Raftopoulos, Kalyfommatou ve Constantinou [53] çalışmalarında, ışığın geometrik modelini optik konusunu uygun içerikte yerleştirmek ve gerekli önlemleri almak şartıyla, optik olaylarının öğretiminde vazgeçilmez olduğunu savunmuşlardır. Çalışmanın amacı, geometrik modeli optik öğretiminde, onun kullanışlılık ve verimi üzerine mümkün saldırılara karşı geçerli iddia ve örneklerle savunmaktır. Özellikle dalga ve tanecik modellerini bir noktada birleştiren nötral bir teori olan geometrik modelin sınırlılığı olarak, ışığın sadece yansıma ve kırılma özelliklerini açıklamada yeterli olduğu vurgulamışlardır. Newton, girişim saçaklarını açıklamada ışığın ışın modelini kullanmayı denemiş ancak geometik modelin notralliğini koruyamayacağını anlayıp ışınlara parçacık özelliği atamıştır. Bununla birlikte yazarlara göre en önemlisi, geometrik modelin dalga veya parçacık modellerinden biri ile uzlaşı içinde olup sınıfta

kullanılabileceğini düşünmeleridir. Buna göre ışık, eğer dalga ise bir ışık ışını dalga yüzünün hareket doğrultusunu, eğer parçacık ise ışık kaynağından salınan parçacıkların yönünü temsil eder. Araştırmacılara göre ışık konusunun tarihsel gelişimi iki sebepten dolayı yararlı öğretim aracı olabilir. Bunlardan ilki iki modelin; (dalga ve tanecik) varoluşunu hatırlatmanın öğrencilerde bilimsel modelin ne olduğunu, nasıl kullanıldığını ve sınırlarının nereye kadar devam ettiğini anlamalarına yardımcı olacağıdır. İkinci olarak, ışığın şekilsel veya geometrik modelinin öğretme öğrenme aktivitelerinin sunumunda öğrencilerin bilişsel profilleri ile uyacak şekilde daha yararlı verilmesini sağlayacağı görüşüdür.

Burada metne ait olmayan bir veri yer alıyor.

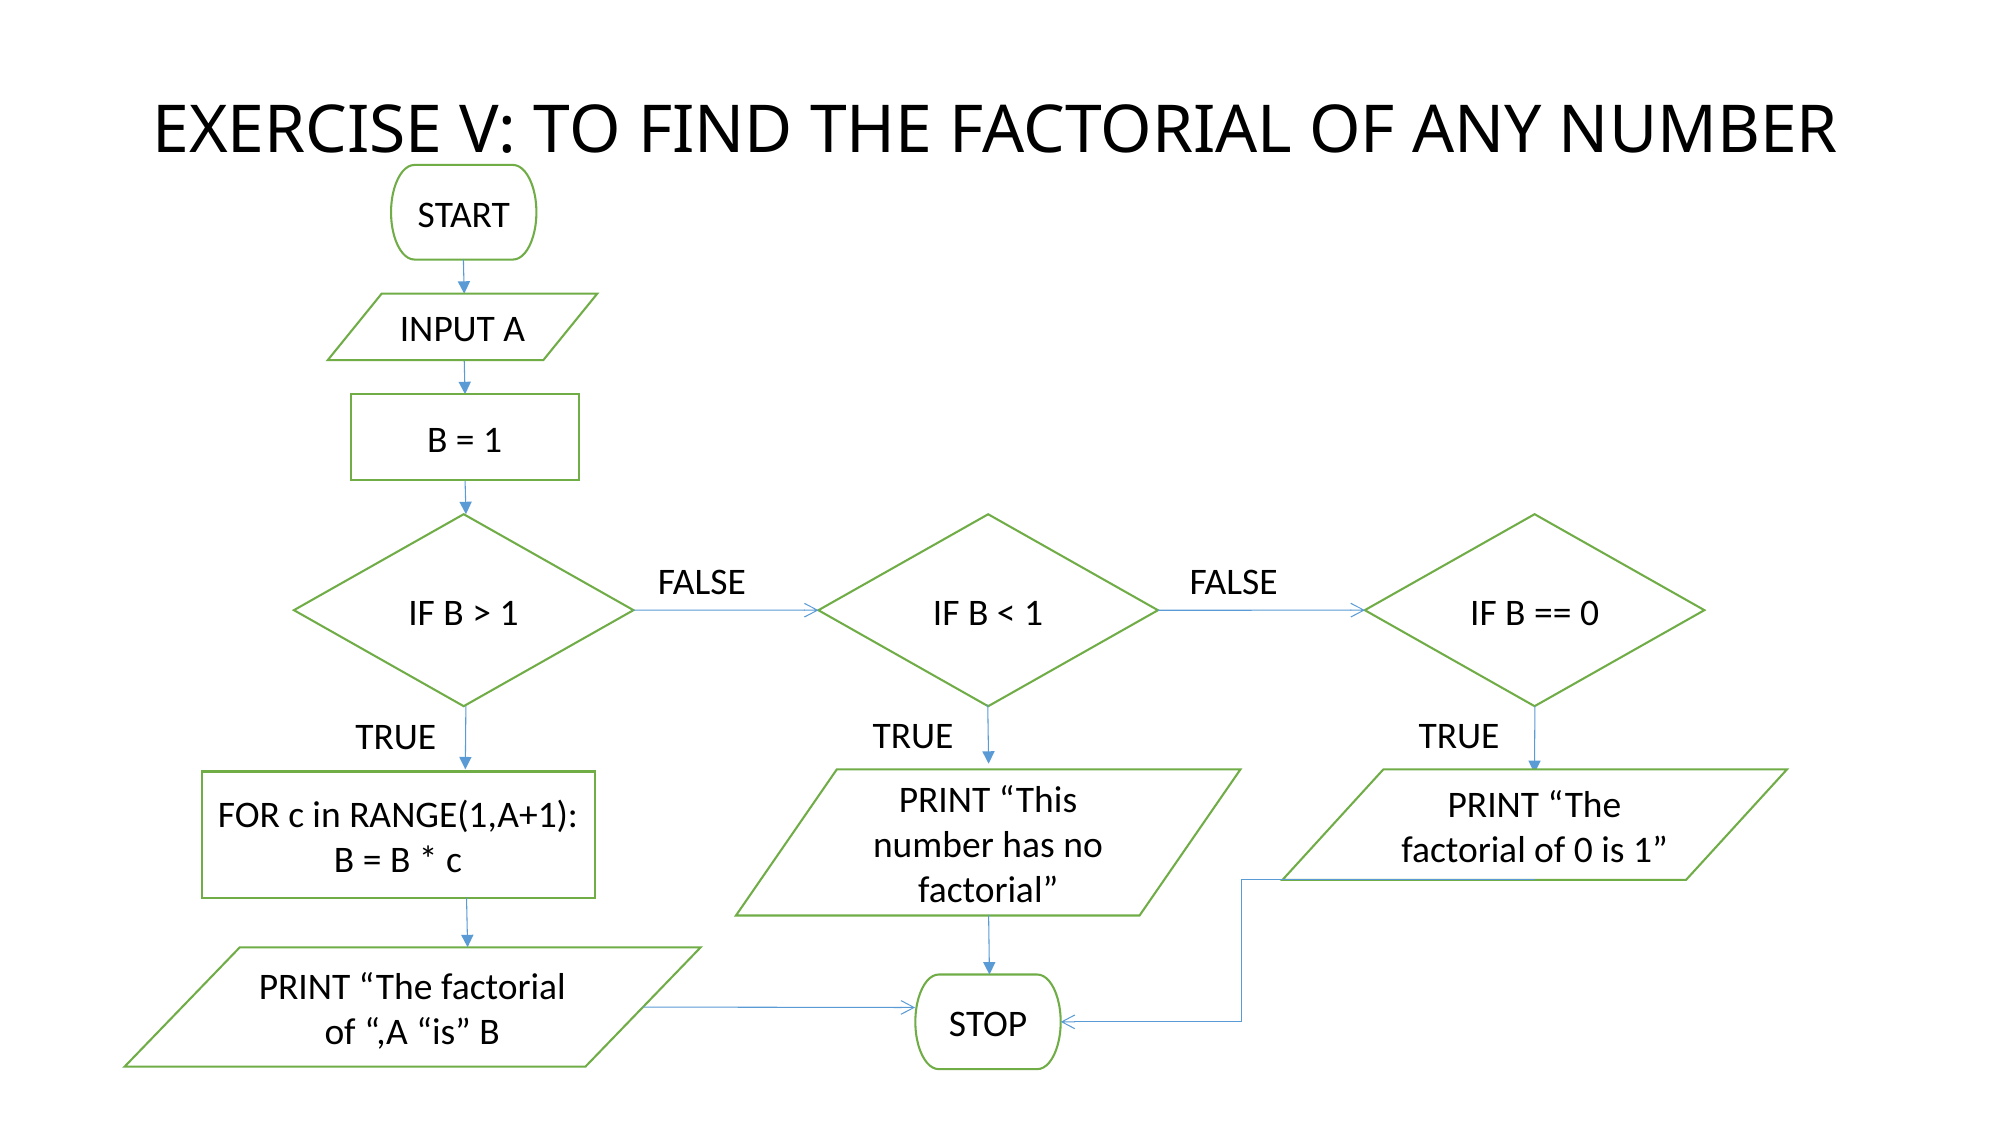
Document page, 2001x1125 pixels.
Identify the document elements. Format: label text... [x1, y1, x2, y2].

text_box IF B == 0 [1364, 513, 1707, 708]
text_box FOR c in RANGE(1,A+1): B = B * c [201, 770, 596, 899]
text_box PRINT “The factorial of “,A “is” B [122, 946, 704, 1068]
text_box IF B < 1 [817, 513, 1159, 707]
text_box INPUT A [325, 292, 600, 362]
text_box TRUE [1403, 703, 1519, 763]
text_box FALSE [643, 549, 763, 610]
text_box PRINT “The factorial of 0 is 1” [1369, 768, 1790, 881]
text_box B = 1 [350, 393, 580, 481]
text_box START [390, 163, 538, 261]
text_box PRINT “This number has no factorial” [733, 768, 1226, 917]
text_box FALSE [1174, 549, 1295, 609]
text_box STOP [914, 973, 1062, 1071]
text_box IF B > 1 [291, 513, 635, 708]
text_box TRUE [340, 704, 456, 765]
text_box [1226, 713, 1369, 1125]
text_box TRUE [857, 703, 973, 763]
title EXERCISE V: TO FIND THE FACTORIAL OF ANY NUMBER [137, 59, 1863, 203]
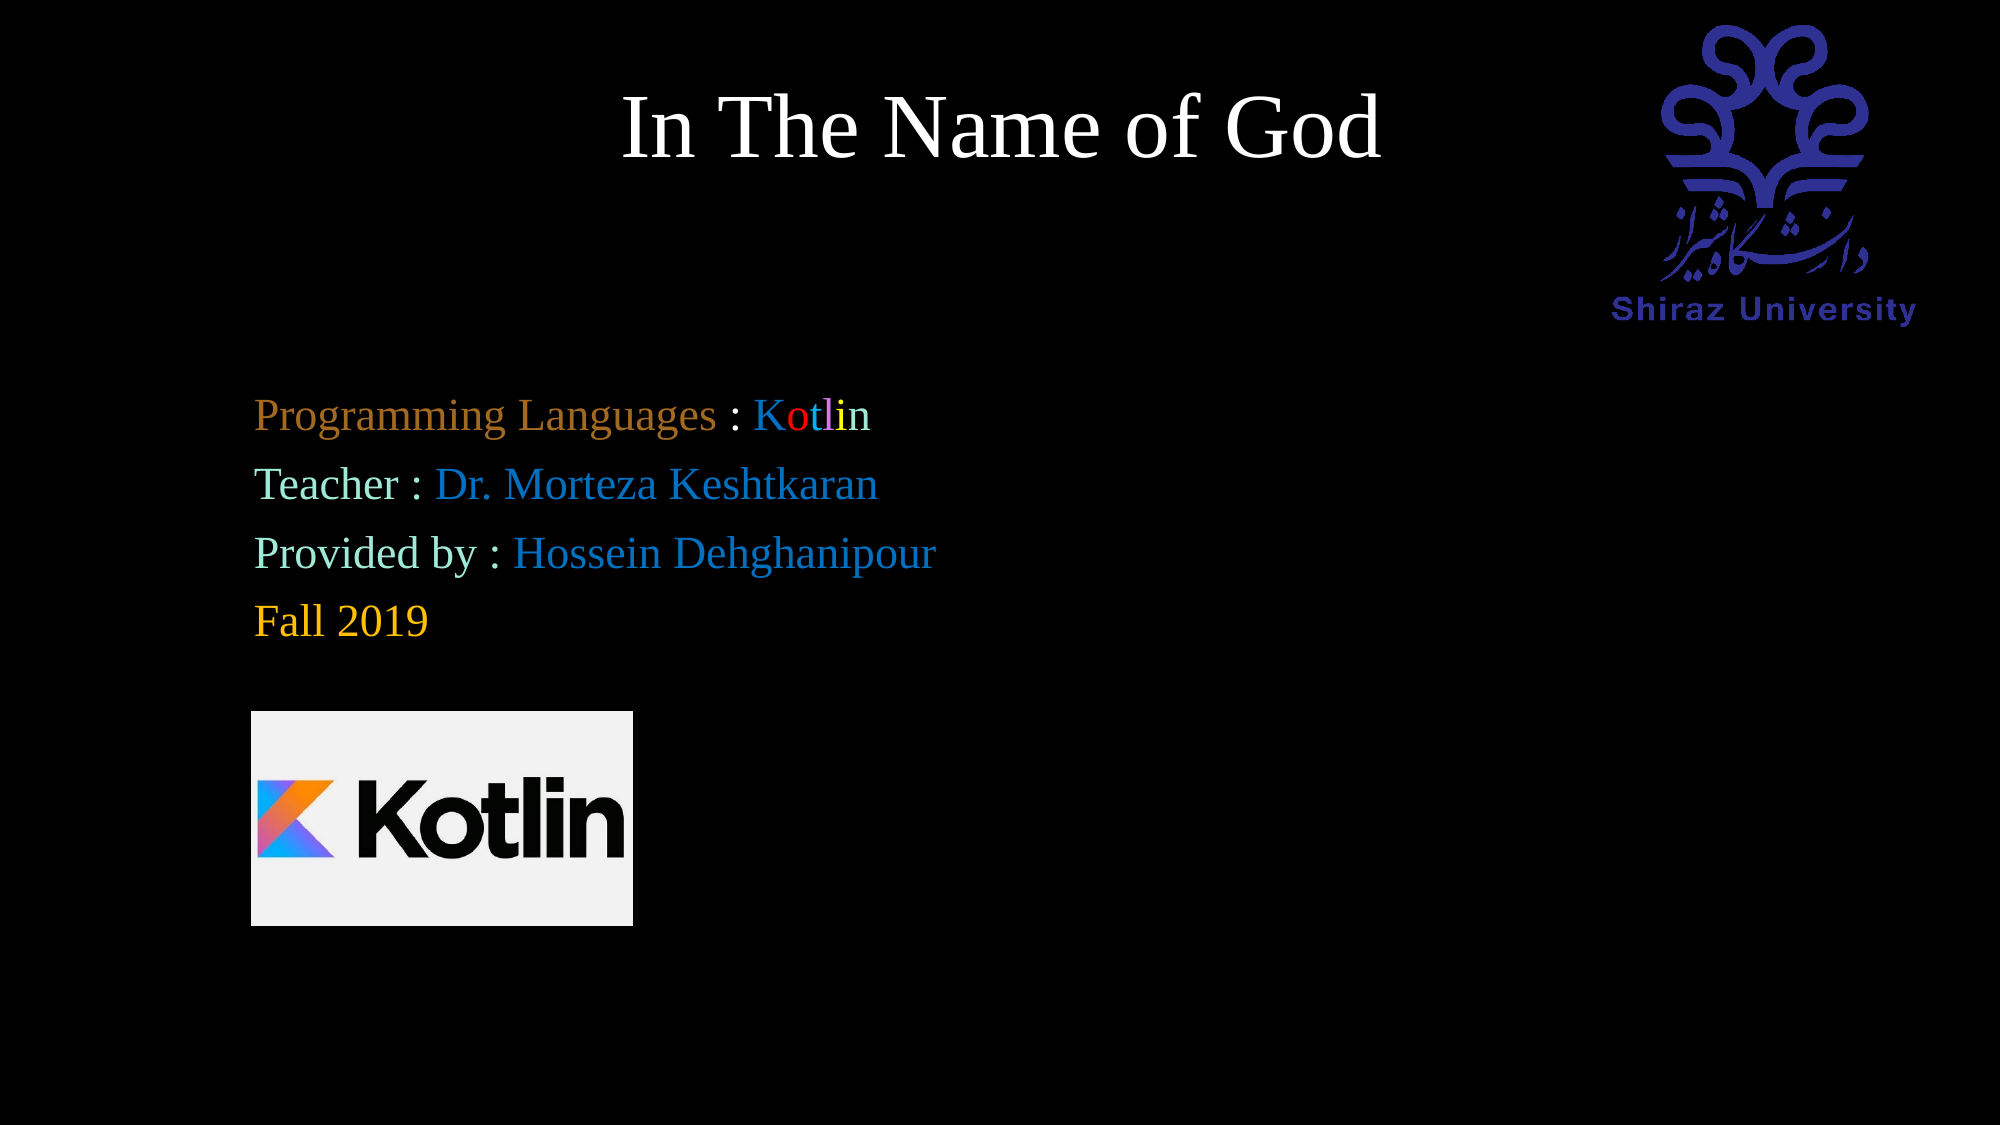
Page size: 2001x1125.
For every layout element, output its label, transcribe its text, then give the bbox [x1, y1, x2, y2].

picture [1612, 13, 1916, 328]
picture [251, 711, 633, 926]
subtitle Programming Languages : Kotlin Teacher : Dr. Morteza Keshtkaran Provided by : Hossein Dehghanipour Fall 2019 [238, 383, 1739, 655]
title In The Name of God [251, 77, 1752, 470]
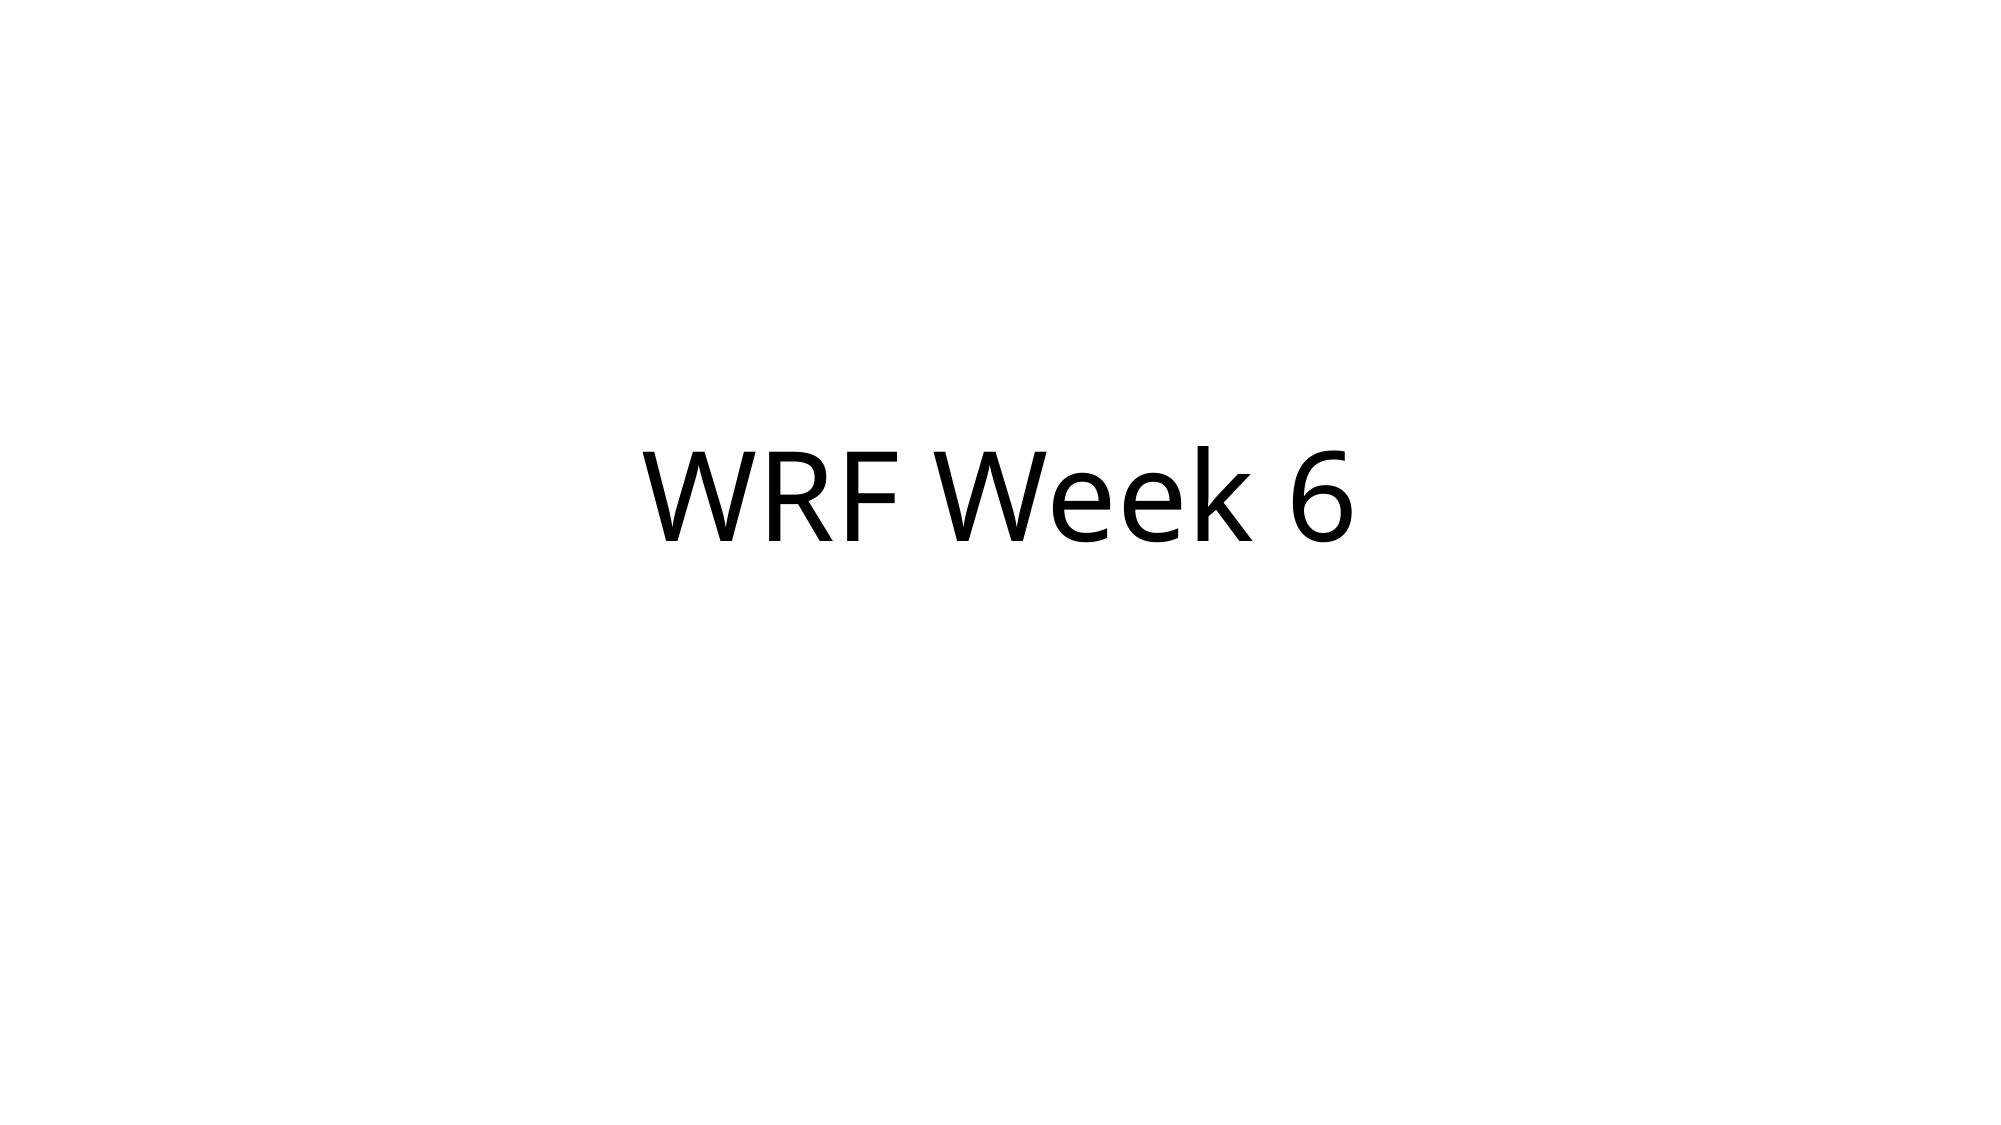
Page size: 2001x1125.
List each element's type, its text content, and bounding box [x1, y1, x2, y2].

title WRF Week 6 [249, 184, 1750, 576]
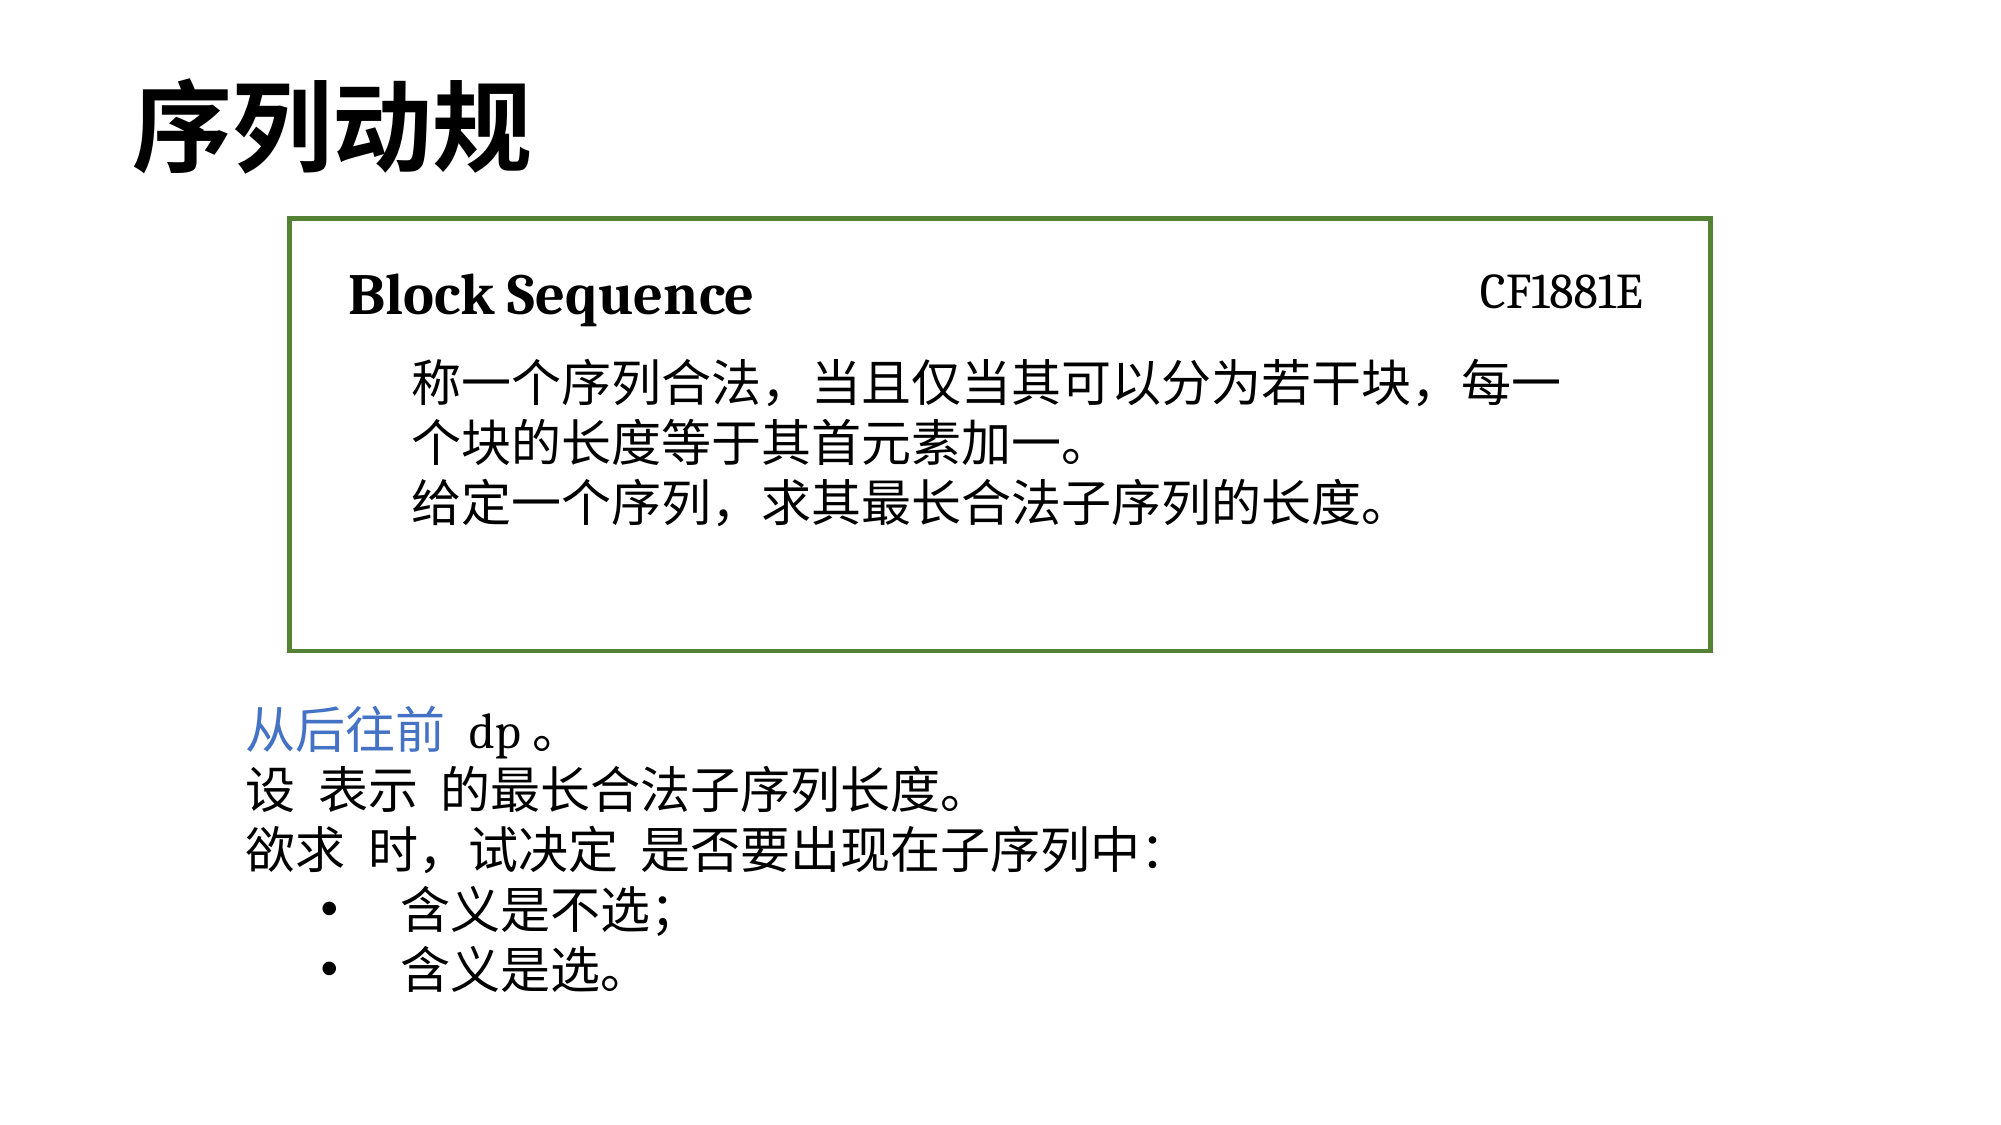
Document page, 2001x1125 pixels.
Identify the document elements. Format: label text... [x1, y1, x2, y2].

text_box 序列动规 [117, 56, 548, 192]
text_box Block Sequence [334, 248, 770, 334]
text_box CF1881E [1464, 251, 1658, 327]
text_box [288, 217, 1712, 652]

Raftopoulos ve ark. [53], ilk ve ortaöğretim öğrencilerinin, öğretimden önce ve sonra geometrik optikteki kavramsal açıklamalarını daha önce yapılan çalışmalardan incelemişlerdir. Bu çalışmalarda öğretim öncesi kavramsal açıklamaların, Newton’un “ışık bir ışınlar takımı” modeli ile uyuşup uyuşmadığı ve öğretim sonrasında ortaya çıkan kavram yanılgılarının sebeplerine bakılmıştır. Her nekadar araştırmacılar tarafından geometrik modelin, bir soruda dalga modelinin kullanımı gerektiğinde bunun doğru kullanımını engellediği bildirilmişse de araştırmacılar çalışmanın devamında geometrik modeli kullanmanın belli optik olayların öğrenmesini arttıracağını vurgulamaktadırlar. Buna göre, öğrenmenin bilişsel yapısı da gözönüne alınarak öğrencilere önce alanın temel özelliklerini ve işleyişini vermek gerekmektedir. Işığın dalga ve tanecik modelini düşünecek kadar gelişmişlik saviyesinde olmayan öğrencilere, ışın modelini kullanarak ışığın geometrik modeliyle öğretim yapmak onlarda ışığın uzayda yol alan fiziksel bir varlık olduğu fikrini aşılayabileceği vurgulanmaktadır. Raftopoulos ve ark. [53], Newton’ un da ışık teorisi ile ilgili çalışmalarında inandığı gibi okullarda ışık konusu öğretilirken önce ışığın özelliğinin öğrencilere verilmesini, ardından ışığın doğası ile ilgili çalışmalara girilmesini savunmaktadırlar. Böylelikle ışınların geometrik modelinin kullanımıyla küçük yaş grubu öğrenciler için zor olan ışığın doğası hakkındaki tartışmalardan kaçınılacağı ve ışığın özelliklerinin anlaşılarak daha sonra ışığın doğası hakkında daha karmaşık fikirleri yorumlayabileceklerini düşünmüşlerdir.